▸ **Work to be completed**
Start the copy at the line holding "ring tip: (1340, 375)" and continue it exactly through the last line of the entries, leaving out pictures and anything else.
──────── Input for this task
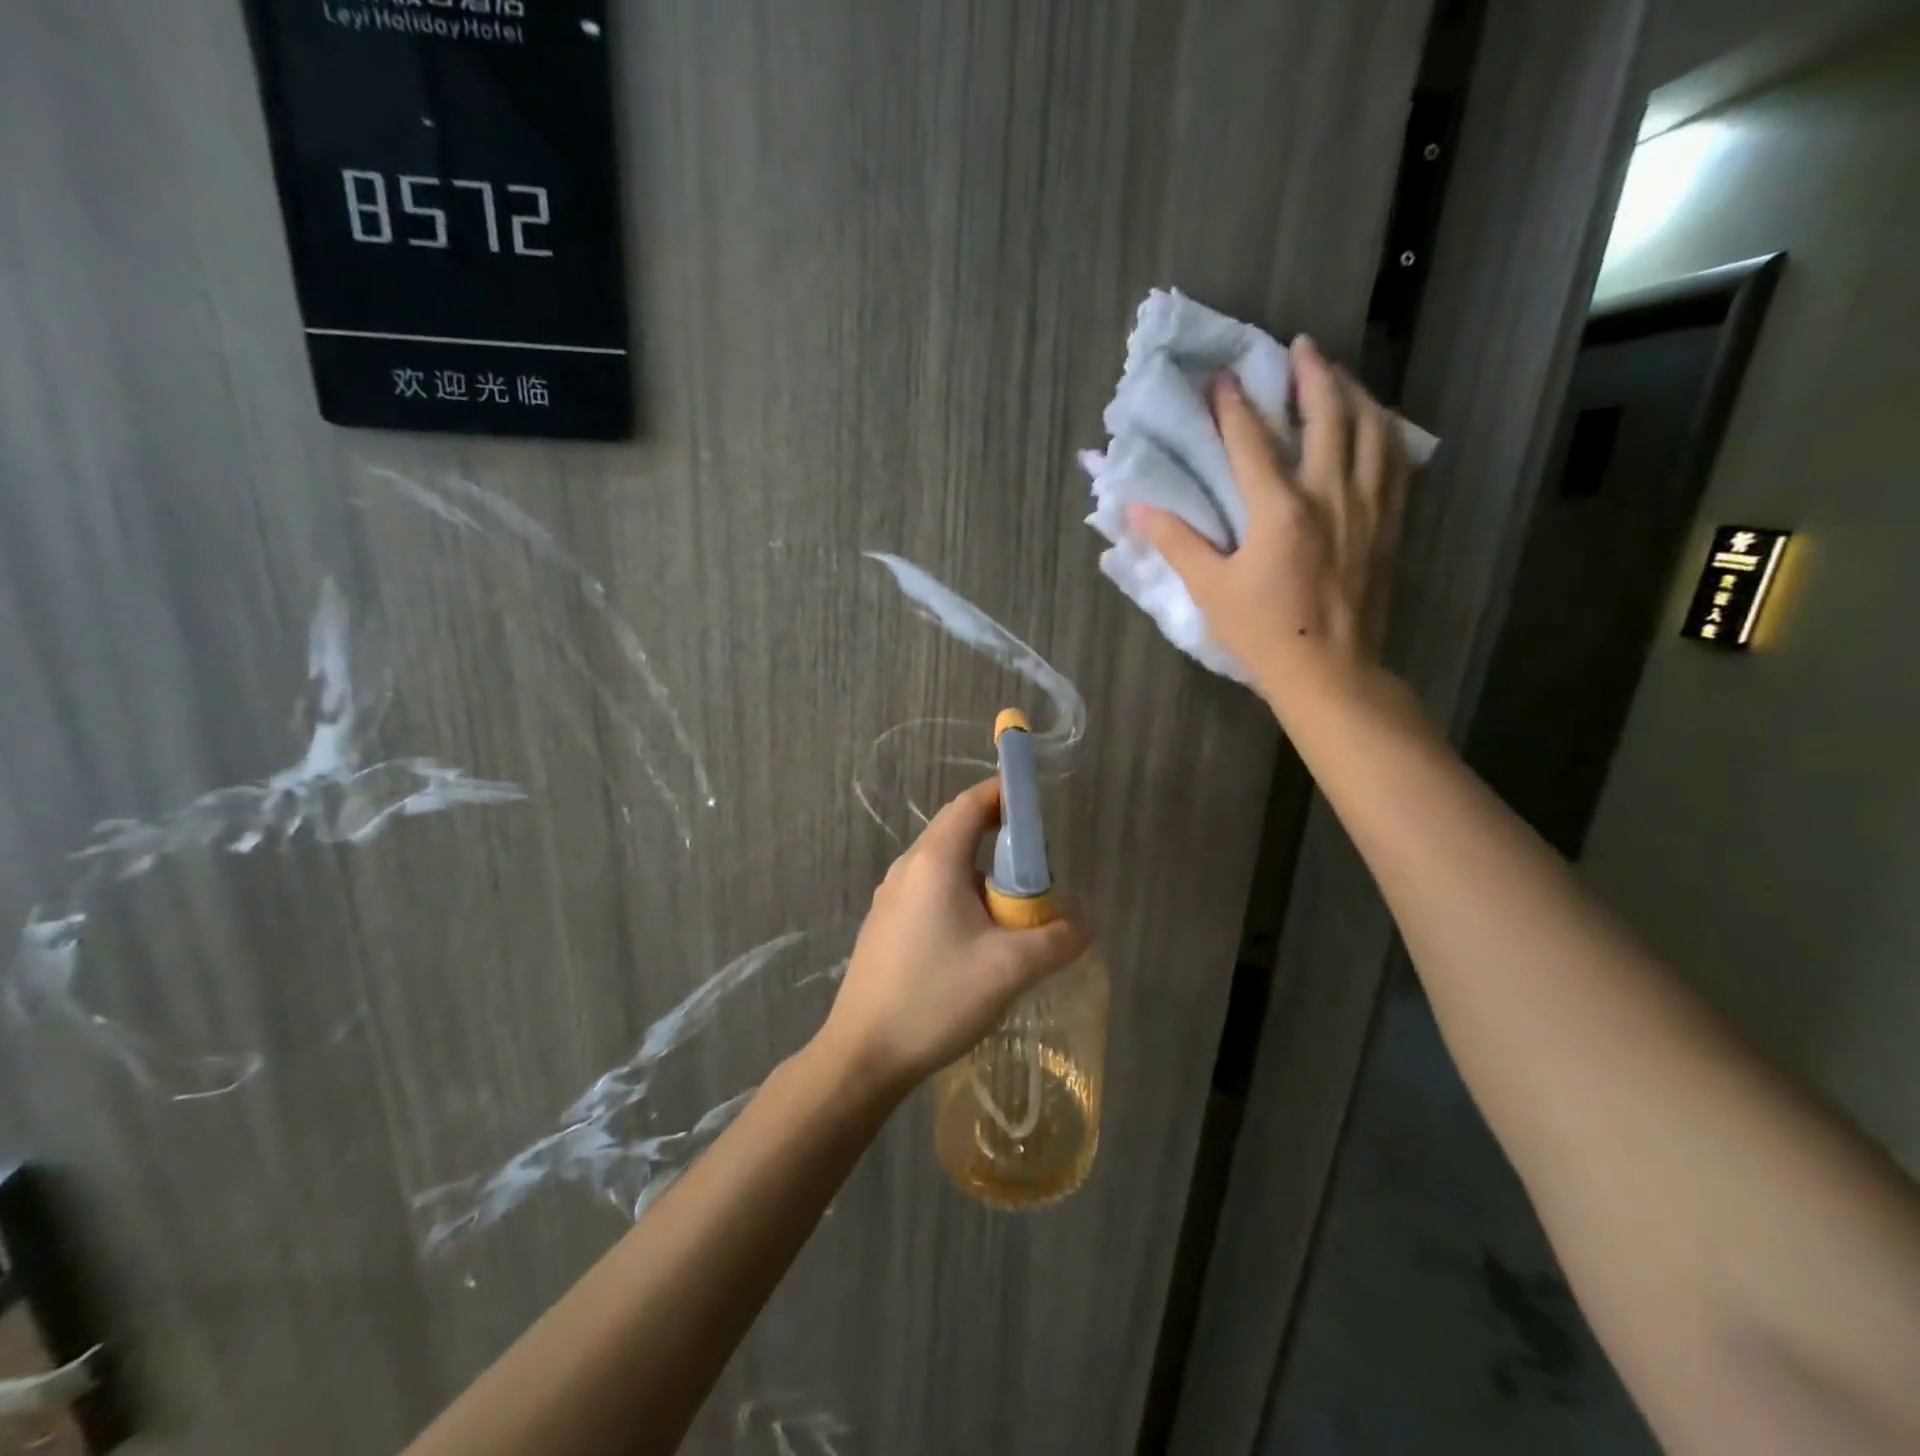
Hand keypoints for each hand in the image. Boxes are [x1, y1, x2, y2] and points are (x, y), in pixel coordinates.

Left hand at [817, 779, 1089, 1095]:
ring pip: (947, 868)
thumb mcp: (1010, 968)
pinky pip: (931, 894)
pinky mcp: (886, 925)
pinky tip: (978, 945)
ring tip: (1015, 918)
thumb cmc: (935, 998)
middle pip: (960, 832)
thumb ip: (1058, 937)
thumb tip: (1083, 919)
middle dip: (1004, 844)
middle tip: (1040, 877)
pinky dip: (962, 900)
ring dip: (984, 880)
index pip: (972, 803)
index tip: (1040, 812)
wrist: (863, 1055)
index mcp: (934, 860)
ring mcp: (891, 897)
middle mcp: (908, 868)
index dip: (1007, 796)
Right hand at [1127, 336, 1409, 713]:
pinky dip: (1384, 432)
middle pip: (1329, 417)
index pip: (1252, 442)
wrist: (1330, 672)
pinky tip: (1376, 425)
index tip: (1222, 376)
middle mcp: (1330, 495)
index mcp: (1280, 511)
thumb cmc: (1263, 634)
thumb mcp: (1209, 591)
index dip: (1234, 405)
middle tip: (1301, 347)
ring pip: (1372, 430)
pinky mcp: (1389, 525)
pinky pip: (1395, 462)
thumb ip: (1176, 543)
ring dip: (1355, 393)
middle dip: (1313, 376)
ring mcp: (1368, 507)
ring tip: (1340, 375)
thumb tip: (1137, 507)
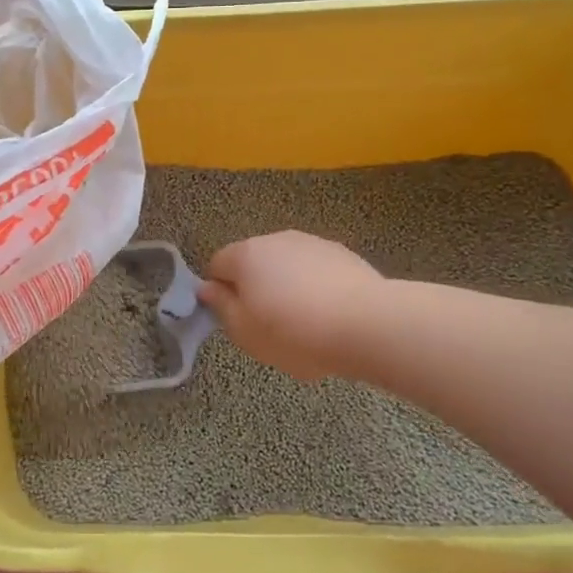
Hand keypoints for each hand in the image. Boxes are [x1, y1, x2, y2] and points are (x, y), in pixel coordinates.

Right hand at [198, 232, 386, 380]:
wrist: (367, 324)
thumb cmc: (294, 332)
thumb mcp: (245, 332)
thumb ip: (221, 307)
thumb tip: (206, 288)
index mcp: (245, 255)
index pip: (217, 265)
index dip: (220, 292)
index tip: (236, 319)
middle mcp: (276, 239)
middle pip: (254, 262)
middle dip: (256, 288)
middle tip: (268, 326)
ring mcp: (312, 243)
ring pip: (287, 265)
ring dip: (287, 286)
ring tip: (304, 323)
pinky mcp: (343, 254)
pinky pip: (316, 270)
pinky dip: (315, 287)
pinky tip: (329, 315)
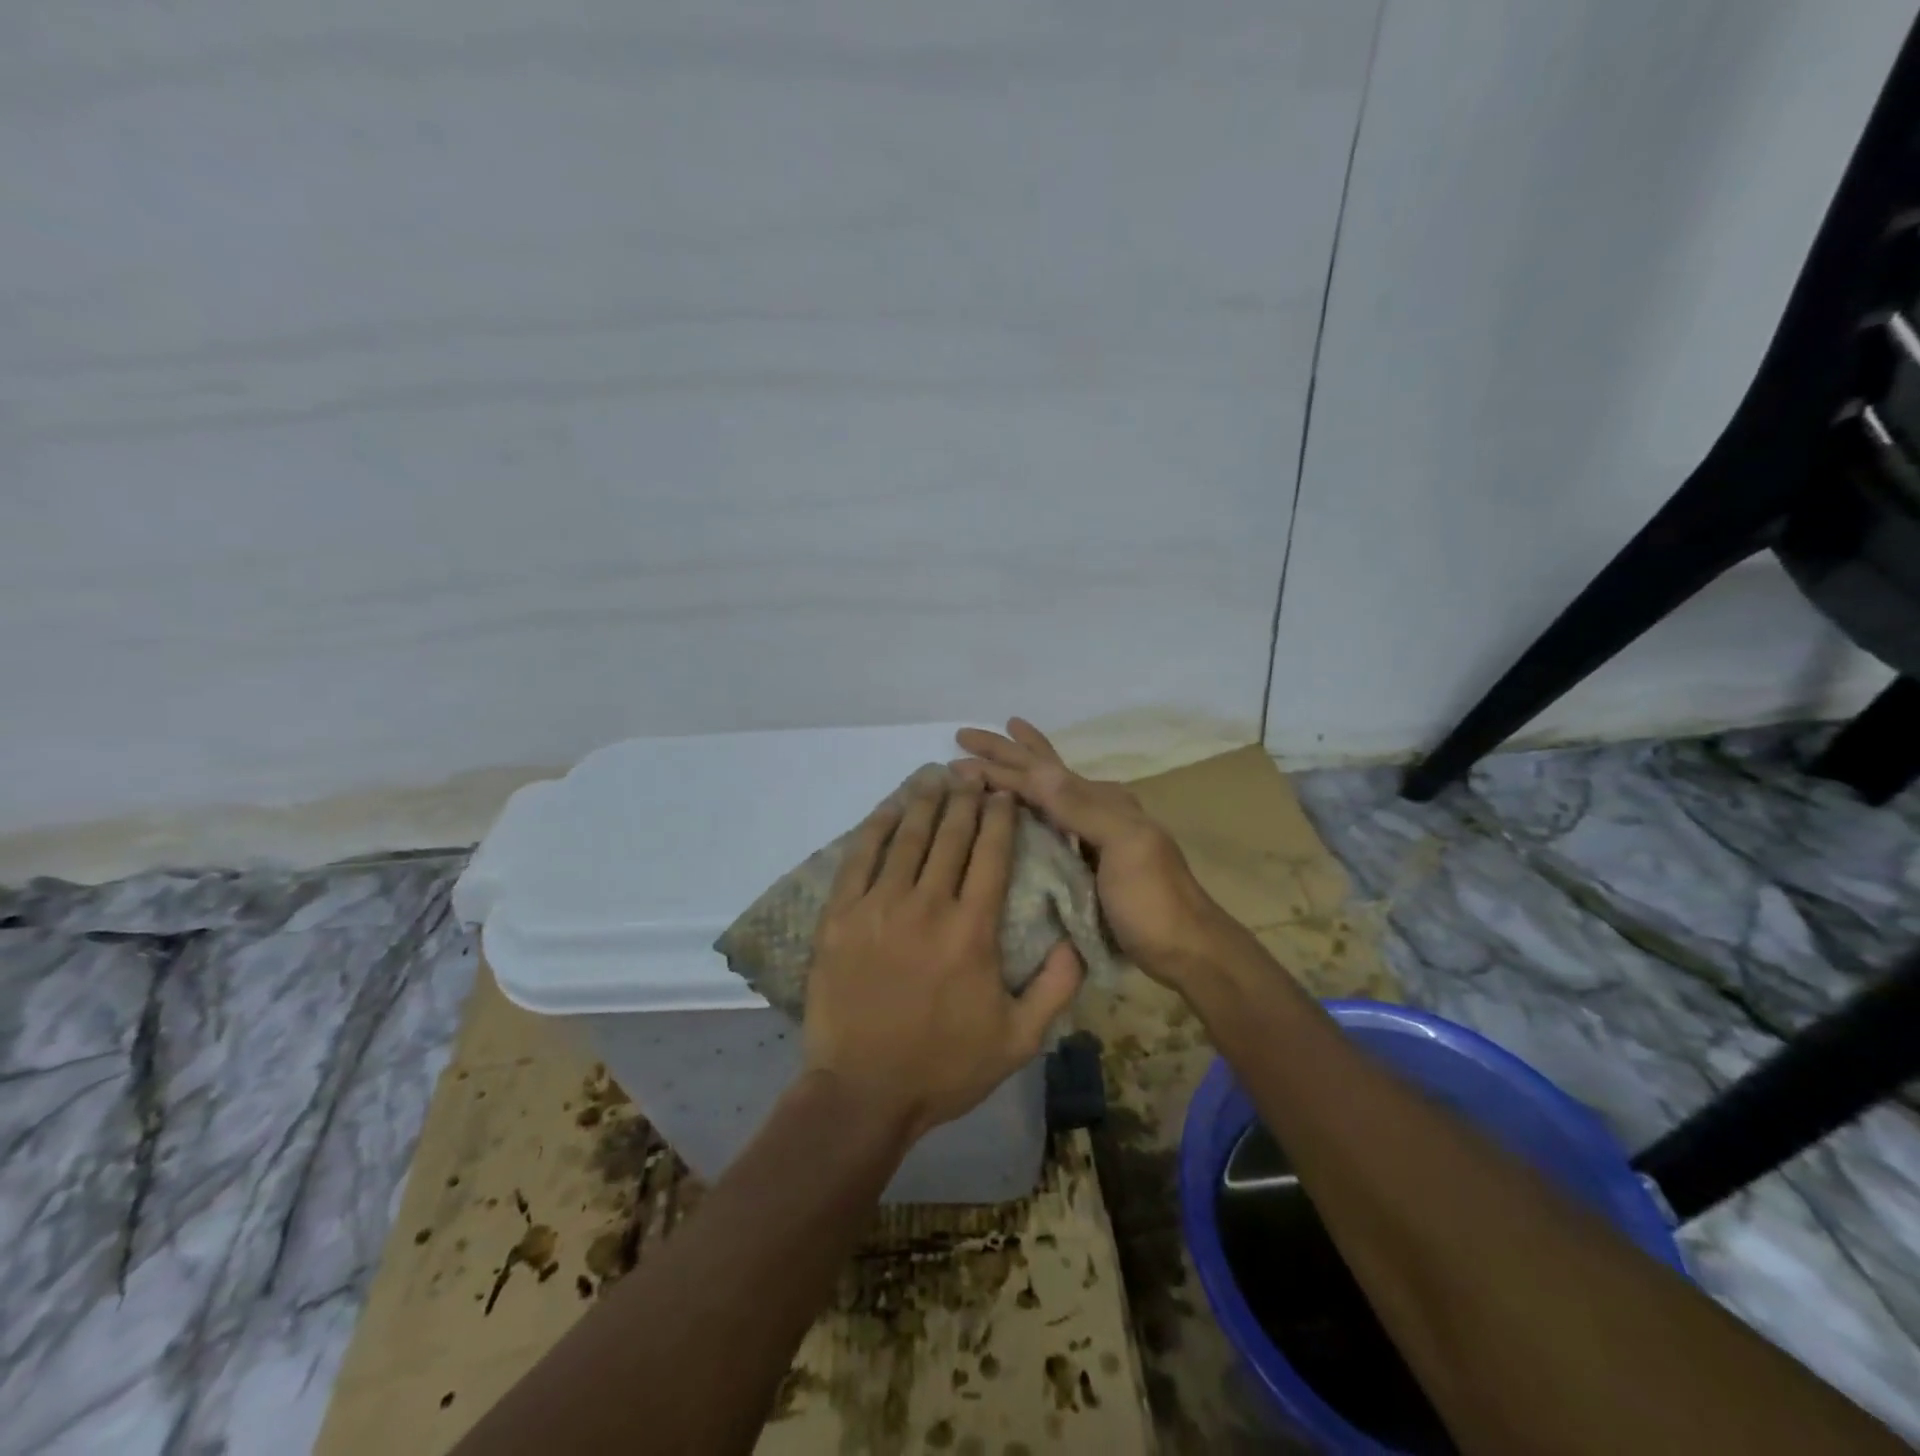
────────────────
▸ **Problem solution**
ring tip: (1340, 375)
thumb tip: (1137, 507)
Hand keypoints for each hand in the image. Boxes are [x1, y1, x2, y2] and points are (x, y), in pixel coordinates.

Right hand at [198, 232, 386, 380]:
wrist: (367, 324)
thumb cmc: (294, 332)
thumb mcp: (245, 332)
thumb ip: (221, 307)
thumb tip: (206, 288)
index mcp: (245, 255)
index pip: (217, 265)
index dip: (220, 292)
index tip: (236, 319)
middle mcp: (276, 239)
middle pip: (254, 262)
middle dip: (256, 288)
middle tip: (268, 326)
ring mcp: (312, 243)
ring pip: (287, 265)
ring dip: (287, 286)
ring tip: (304, 323)
pinky mcp: (343, 254)
pinky pip: (316, 270)
pinky dip: (315, 287)
pinky tip: (329, 315)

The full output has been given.